Requirements ::
A. In the forum thread on moving to Cyprus, why does one reply suggest taking bar work or similar jobs when arriving in summer? Answer in one to three sentences.
B. Carry on the forum thread on moving to Cyprus from its final line, writing the next part that follows.

Passage to read ::

========================

# A new life in cyprus



## Derby41111 (Mar 29, 2008)

Hi. Can any one help. My marriage has come to a end after 17 years. I need a new start and my idea is to move to Cyprus. What kind of rent would i have to pay on a flat. Also What's the chance of a job, painting and decorating to earn a living?


----------



## vmlcyprus (Feb 13, 2008)

I have a business that advertises property, and you can get a flat between £200-£300 GB pounds, the more inland you go the cheaper, from what I can gather, if you can get work by word of mouth, thats the best way to start, I too am moving out but will be looking for plastering or buying and renovating property, not sure which, good luck,
Alan


----------



## Derby41111 (Mar 29, 2008)

*Moving to Cyprus*

Thanks for taking the time to reply to my post. I hope to have enough money to rent and live for about a year, without any pressure on me to get a job as soon as i get there. Painting & Decorating is my trade. what's the chance of employment in Cyprus? Thanks again.


----------



## vmlcyprus (Feb 13, 2008)

I hope your good at painting , there is not a lot of call for wall papering, perhaps you could learn to tile before you get there. every little helps,
Alan. (Warwickshire)


----------



## yummymummy150 (Sep 8, 2007)

Derby,It is as Alan said word of mouth, Go to where there is a large expat 
get flyers done .If you go summer you will pick up bar work or something to do till work comes as most painting is done in winter when holiday lets are quite.Best of luck.
Tricia


----------



## Derby41111 (Mar 29, 2008)

Trica, What area do you think, offers the best chance of work? Thanks


----------



## yummymummy150 (Sep 8, 2007)

========================

Data extract ::
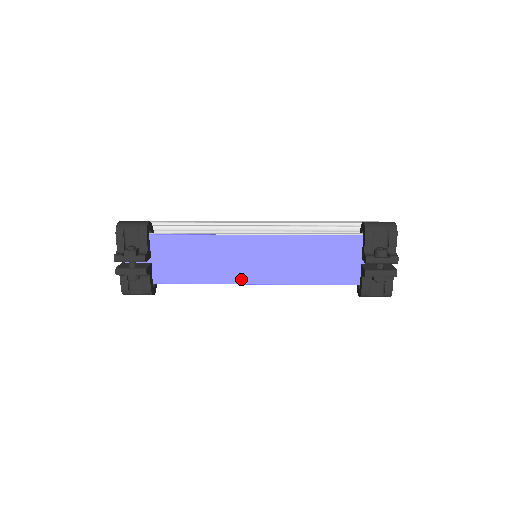
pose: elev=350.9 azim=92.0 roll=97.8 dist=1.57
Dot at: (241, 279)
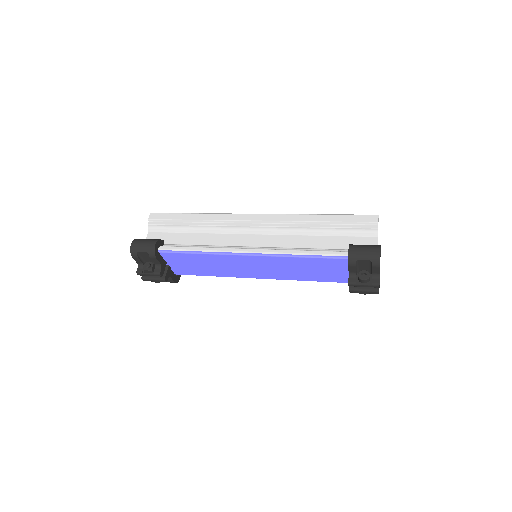
Dot at: (245, 276)
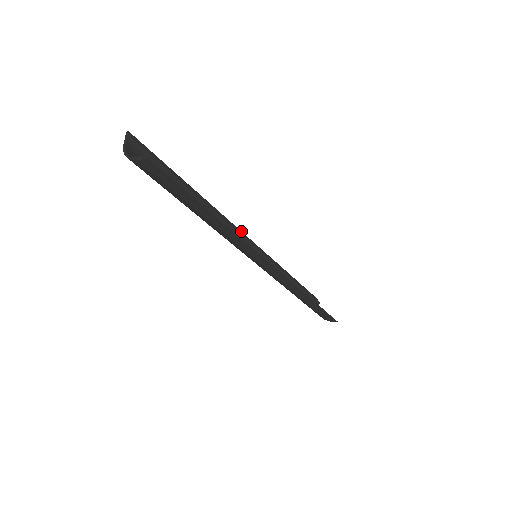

========================

Responses to the tasks ::
A. Most painting is done in winter, when holiday lets are quiet. A painter and decorator arriving in summer could therefore take bar work or something similar until painting work comes in.

B.
Paphos has a lot of expats, and holiday lets also it is only 45min to limassol.
Do you know cyprus.As you said you want a new start. get out there and try you may even end up doing something else, its all about adapting to fit the need at the time .but i do think if you set fair price and do a good job the painting will do well.
Tricia.


----------



## exja (Oct 25, 2007)

Does anybody know if there is any expatClub or meetingsplaces for Expats in Paphos?

My wife and I are also interesting in walkingtrips in this area. 

Best regards
Jack Mobile: <snip>


----------



## yummymummy150 (Sep 8, 2007)

TRY UKCA club google it its in paphos all welcome .
Tricia


----------



## HUDDY (Oct 25, 2008)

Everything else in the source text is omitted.